Malware Poses As Cracked CCleaner App
Researchers from Avast have warned users about a severe malware campaign exploiting their CCleaner tool. The campaign, identified as “FakeCrack”, spreads a potent data-stealing trojan by impersonating pirated CCleaner app versions.
Since users are frequently interested in getting cracked versions of premium apps, such offers quickly attract their attention. Hence, malicious campaigns exploiting this aspect of public interest prove lucrative for the attackers.
Briefly, the attackers have set up various malicious sites offering the CCleaner pirated versions. They even employed BlackHat SEO techniques to make those sites acquire top positions on Google SERPs. Thus, they increase the chances of those websites tricking users.

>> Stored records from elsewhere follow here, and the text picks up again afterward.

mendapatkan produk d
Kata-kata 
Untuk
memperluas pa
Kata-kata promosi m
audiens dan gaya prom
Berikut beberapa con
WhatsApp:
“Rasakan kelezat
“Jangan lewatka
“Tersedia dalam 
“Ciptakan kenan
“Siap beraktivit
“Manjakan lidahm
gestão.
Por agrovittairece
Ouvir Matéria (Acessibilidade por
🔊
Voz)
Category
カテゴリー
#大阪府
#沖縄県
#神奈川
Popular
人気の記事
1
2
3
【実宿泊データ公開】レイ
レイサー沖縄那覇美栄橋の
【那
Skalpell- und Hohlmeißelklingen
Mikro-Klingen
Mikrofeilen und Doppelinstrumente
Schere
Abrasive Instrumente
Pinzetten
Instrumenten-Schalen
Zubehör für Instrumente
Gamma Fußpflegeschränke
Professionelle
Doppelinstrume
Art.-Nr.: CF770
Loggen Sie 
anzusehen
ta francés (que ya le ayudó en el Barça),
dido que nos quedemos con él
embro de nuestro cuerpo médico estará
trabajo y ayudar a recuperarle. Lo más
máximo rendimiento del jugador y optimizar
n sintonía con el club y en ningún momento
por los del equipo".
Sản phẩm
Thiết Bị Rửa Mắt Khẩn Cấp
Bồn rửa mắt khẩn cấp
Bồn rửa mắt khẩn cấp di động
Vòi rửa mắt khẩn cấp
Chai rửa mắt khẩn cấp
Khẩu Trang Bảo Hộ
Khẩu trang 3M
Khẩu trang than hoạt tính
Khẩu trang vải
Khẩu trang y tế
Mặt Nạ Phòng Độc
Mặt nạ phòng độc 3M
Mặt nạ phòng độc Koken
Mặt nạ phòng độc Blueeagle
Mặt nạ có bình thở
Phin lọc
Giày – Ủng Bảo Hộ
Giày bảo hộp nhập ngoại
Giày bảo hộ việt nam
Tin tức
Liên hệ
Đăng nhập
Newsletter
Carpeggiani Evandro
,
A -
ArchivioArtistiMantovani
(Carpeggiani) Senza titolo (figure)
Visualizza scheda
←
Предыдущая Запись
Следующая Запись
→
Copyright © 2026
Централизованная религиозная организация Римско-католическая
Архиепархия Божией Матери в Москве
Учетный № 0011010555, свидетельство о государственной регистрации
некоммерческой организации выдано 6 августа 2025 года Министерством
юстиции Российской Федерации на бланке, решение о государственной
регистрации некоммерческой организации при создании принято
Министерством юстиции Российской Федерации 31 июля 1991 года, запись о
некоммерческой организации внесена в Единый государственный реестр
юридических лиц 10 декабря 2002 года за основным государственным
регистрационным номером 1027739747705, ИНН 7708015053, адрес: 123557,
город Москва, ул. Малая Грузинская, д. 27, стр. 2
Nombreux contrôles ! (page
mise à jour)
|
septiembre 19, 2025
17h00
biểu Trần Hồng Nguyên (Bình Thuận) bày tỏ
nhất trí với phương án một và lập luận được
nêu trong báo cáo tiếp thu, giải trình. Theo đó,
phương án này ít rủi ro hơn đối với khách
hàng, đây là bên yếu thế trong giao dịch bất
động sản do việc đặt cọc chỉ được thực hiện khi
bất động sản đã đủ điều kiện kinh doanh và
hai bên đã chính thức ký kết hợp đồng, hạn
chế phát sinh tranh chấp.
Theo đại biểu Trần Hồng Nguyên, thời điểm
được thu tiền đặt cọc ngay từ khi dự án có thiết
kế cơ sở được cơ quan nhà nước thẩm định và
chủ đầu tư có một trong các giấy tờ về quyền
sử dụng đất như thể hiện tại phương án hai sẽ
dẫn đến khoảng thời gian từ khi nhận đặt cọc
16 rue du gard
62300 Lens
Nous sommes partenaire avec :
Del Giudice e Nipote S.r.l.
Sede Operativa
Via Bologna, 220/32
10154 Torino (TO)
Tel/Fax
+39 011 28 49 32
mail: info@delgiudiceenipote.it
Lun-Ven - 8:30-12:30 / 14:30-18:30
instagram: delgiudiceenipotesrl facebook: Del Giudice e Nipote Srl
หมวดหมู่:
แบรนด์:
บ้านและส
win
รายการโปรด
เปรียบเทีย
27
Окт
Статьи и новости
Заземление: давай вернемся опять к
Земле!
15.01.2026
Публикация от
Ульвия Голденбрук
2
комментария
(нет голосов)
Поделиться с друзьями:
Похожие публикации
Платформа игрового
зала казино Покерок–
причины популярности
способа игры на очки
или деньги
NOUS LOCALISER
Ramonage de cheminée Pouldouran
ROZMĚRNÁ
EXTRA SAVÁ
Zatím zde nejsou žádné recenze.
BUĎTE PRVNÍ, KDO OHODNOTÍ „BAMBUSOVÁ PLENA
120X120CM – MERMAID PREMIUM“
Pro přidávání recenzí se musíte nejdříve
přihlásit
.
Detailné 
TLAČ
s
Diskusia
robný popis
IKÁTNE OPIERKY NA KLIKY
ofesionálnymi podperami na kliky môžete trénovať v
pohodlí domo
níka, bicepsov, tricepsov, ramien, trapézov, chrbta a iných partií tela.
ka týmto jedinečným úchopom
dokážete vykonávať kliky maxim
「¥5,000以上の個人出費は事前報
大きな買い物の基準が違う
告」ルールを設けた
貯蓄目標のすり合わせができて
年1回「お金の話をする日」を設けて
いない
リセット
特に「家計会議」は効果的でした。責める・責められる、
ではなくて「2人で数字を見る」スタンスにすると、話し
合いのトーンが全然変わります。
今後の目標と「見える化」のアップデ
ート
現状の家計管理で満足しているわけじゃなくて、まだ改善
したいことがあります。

Upon visiting such a malicious link, the user reaches a seemingly legit hosting site like Mediafire.com after several redirects. This hosting site offers the file with the cracked version. Since the attackers abuse generally trusted file-sharing platforms in this campaign, the victims will likely fall to downloading the malicious file. The attackers have also protected the file with passwords (that they openly advertise to the victims) to ditch malware detection.
Once the malware reaches the target system, it gains persistence and executes malicious activities. These include stealing stored information and login credentials from browsers, crypto wallet data, and scanning and extracting data from the clipboard.
Since all these activities happen in the background, the victims may seldom detect the malware infection. Hence, the attackers get ample time to continue stealing data and spreading the infection to other systems.
The researchers have shared the technical details of this campaign in a blog post.
Watch Out For FakeCrack
Installing cracked or pirated software versions is never recommended owing to the underlying security threats. Offering premium tools for free is one of the biggest attack vectors through which criminal hackers target innocent users. Therefore, users should always avoid downloading apps from untrusted or unofficial sources, even if it involves no money. Instead, users may try downloading open-source alternatives from official; websites that are often available at no cost.
CCleaner is a legitimate Windows system cleaner utility that claims to help users with slow PC speeds. The app removes potentially unwanted apps and junk files, saving the time for the users to filter the extra stuff. Since it’s popular among Windows users, it often suffers malicious exploitation by criminals, who tend to lure users using its name.